Cartilage provides cushioning, keeps bones from rubbing together, and absorbs the shock of walking, running, and jumping. Your body also produces a natural lubricating fluid called synovium that minimizes friction in the joint. When everything is working smoothly, you don’t have to think about the mechanics of your knee. When something’s wrong, it can feel debilitating.
anatomy of the knee
Talk to Dr. Chandrasekaran?
At your first appointment, your Dr. Chandrasekaran will likely ask you about when and where your knee hurts to assess what’s going on.
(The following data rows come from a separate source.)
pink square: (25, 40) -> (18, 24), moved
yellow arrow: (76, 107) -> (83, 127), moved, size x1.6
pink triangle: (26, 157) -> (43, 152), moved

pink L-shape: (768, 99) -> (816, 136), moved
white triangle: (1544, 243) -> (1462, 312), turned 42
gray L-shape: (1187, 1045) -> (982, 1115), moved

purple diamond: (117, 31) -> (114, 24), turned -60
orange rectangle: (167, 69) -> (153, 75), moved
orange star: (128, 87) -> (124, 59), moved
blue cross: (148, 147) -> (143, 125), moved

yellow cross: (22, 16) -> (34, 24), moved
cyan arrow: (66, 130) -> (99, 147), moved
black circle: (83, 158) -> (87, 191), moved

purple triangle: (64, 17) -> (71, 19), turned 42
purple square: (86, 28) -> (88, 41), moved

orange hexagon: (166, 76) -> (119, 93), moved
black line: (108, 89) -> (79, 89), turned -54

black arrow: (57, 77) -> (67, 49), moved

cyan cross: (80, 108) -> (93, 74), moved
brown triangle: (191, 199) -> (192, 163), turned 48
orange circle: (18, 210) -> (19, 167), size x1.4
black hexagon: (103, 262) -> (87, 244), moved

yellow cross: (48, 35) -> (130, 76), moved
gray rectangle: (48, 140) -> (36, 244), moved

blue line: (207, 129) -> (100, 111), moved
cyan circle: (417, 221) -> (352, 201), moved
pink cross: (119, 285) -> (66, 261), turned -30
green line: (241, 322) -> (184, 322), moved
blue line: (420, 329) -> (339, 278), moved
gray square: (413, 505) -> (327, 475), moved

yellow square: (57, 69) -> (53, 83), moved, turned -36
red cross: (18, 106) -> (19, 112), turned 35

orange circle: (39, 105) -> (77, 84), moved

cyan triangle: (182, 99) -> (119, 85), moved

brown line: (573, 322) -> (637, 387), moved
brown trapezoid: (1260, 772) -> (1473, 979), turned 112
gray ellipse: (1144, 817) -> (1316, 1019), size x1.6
He’ll ask you to bend and turn to replicate the movements that may be causing you pain. Dr. Chandrasekaran may also ask you to have an additional diagnostic test, like an X-ray or an MRI.
Pain relief doesn’t always mean surgery. Dr. Chandrasekaran may recommend a combination of treatments to alleviate your pain and help you get moving again.
Why does my knee hurt?
You rely on your knees to walk, bend, and turn, so your knees get a workout every day, whether you exercise or not. Your knee may hurt following an acute injury with damage to ligament, cartilage or bone. Your knee may also feel pain due wear and tear.
What can I do?
Talk to Dr. Chandrasekaran’s team. They’ll typically manage your knee pain caused by arthritis by first recommending non-surgical treatments, such as medication, physical therapy or a brace. But sometimes that’s just not enough, and Dr. Chandrasekaran’s team may recommend surgery.
Common ways a knee injury occurs
Trauma is the leading cause of knee injury. Falls, twisting injuries and collisions during sports cause damage to the bones, joint cartilage, muscles, tendons and ligaments of the knee.
Repetitive use is a common cause of knee injuries. People whose occupations require a large amount of kneeling, climbing, squatting or stooping are particularly susceptible to the development of knee pain. Athletes who play sports that require sudden changes of direction or jumping are at increased risk of knee injuries.
Over time, our bodies age. Inflammation from “wear and tear” of the joints results in arthritis. The meniscus is susceptible to degeneration over time, resulting in pain caused by small tears. Chronic inflammation of the tendons may predispose them to rupture.